▶ Requirement
Convert the listing below into a JSON array of strings. Include only the lines from the one containing "like 1000 rpm" through the one containing "Logged voltage: 250 V", both ends included, with one string per line and blank lines left out.
※
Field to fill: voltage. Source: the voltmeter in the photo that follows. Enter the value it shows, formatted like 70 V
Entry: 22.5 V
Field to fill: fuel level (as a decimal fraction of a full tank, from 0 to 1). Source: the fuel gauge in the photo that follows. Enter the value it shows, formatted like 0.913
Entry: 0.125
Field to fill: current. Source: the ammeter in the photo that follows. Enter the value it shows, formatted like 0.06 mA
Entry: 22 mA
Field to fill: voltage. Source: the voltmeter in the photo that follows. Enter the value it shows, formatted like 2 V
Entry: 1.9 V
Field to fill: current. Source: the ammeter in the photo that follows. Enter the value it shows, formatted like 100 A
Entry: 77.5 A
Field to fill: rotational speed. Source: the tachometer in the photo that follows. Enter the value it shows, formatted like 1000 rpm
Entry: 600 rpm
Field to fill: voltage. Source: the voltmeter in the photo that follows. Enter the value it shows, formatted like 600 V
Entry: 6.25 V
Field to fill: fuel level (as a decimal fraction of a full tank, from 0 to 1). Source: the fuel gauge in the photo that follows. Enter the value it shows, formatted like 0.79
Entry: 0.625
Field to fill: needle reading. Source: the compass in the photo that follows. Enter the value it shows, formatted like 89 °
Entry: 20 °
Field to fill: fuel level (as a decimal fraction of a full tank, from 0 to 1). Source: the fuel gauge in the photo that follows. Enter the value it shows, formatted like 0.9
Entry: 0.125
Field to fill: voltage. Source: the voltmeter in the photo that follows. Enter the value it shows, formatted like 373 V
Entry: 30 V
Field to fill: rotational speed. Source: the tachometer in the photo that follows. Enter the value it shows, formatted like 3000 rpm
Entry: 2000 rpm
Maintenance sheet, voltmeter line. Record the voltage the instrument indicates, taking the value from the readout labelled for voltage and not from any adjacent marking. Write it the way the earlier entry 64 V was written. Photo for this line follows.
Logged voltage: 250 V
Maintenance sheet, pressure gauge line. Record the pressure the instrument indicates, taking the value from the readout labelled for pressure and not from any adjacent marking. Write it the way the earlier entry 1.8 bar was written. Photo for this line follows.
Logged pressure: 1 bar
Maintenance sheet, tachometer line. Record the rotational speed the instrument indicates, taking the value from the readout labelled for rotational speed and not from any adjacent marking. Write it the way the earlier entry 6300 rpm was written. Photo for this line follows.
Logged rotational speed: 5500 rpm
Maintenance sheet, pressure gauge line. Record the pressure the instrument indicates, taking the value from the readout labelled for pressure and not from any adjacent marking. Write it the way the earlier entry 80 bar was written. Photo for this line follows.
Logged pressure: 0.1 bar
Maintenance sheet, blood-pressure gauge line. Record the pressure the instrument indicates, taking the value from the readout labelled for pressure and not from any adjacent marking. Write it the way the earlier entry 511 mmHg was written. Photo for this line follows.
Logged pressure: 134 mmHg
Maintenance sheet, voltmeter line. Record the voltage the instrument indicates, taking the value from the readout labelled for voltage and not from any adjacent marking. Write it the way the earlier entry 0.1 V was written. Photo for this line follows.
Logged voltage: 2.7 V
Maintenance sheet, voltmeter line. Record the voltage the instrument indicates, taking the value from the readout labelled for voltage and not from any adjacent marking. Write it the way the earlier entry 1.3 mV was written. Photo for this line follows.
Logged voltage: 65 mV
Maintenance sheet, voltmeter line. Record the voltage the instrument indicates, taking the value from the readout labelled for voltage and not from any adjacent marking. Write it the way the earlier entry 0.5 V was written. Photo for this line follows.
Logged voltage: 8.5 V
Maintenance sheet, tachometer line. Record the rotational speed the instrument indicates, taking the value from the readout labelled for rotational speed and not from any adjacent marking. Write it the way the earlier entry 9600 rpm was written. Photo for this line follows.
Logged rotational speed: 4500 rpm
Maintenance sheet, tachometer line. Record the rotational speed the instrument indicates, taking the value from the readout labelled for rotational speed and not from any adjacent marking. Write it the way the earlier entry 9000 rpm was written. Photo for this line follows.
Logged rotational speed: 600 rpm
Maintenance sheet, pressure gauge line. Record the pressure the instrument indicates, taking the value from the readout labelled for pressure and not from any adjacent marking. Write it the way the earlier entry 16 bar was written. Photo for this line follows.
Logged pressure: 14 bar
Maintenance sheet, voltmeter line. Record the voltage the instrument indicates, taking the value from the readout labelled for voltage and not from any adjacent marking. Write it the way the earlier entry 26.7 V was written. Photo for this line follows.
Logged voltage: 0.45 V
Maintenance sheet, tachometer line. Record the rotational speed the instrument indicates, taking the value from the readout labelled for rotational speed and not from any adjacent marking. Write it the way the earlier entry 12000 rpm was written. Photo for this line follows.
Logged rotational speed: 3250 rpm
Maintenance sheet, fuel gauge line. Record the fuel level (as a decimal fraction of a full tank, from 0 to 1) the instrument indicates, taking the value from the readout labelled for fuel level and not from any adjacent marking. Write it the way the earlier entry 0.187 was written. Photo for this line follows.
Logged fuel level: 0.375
※
▶ Solution
[
  "Field to fill: rotational speed. Source: the tachometer in the photo that follows. Enter the value it shows, formatted like 1000 rpm",
  "Entry: 600 rpm",
  "Field to fill: voltage. Source: the voltmeter in the photo that follows. Enter the value it shows, formatted like 600 V",
  "Entry: 6.25 V",
  "Field to fill: fuel level (as a decimal fraction of a full tank, from 0 to 1). Source: the fuel gauge in the photo that follows. Enter the value it shows, formatted like 0.79",
  "Entry: 0.625",
  "Field to fill: needle reading. Source: the compass in the photo that follows. Enter the value it shows, formatted like 89 °",
  "Entry: 20 °",
  "Field to fill: fuel level (as a decimal fraction of a full tank, from 0 to 1). Source: the fuel gauge in the photo that follows. Enter the value it shows, formatted like 0.9",
  "Entry: 0.125",
  "Field to fill: voltage. Source: the voltmeter in the photo that follows. Enter the value it shows, formatted like 373 V",
  "Entry: 30 V",
  "Field to fill: rotational speed. Source: the tachometer in the photo that follows. Enter the value it shows, formatted like 3000 rpm",
  "Entry: 2000 rpm",
  "Maintenance sheet, voltmeter line. Record the voltage the instrument indicates, taking the value from the readout labelled for voltage and not from any adjacent marking. Write it the way the earlier entry 64 V was written. Photo for this line follows.",
  "Logged voltage: 250 V"
]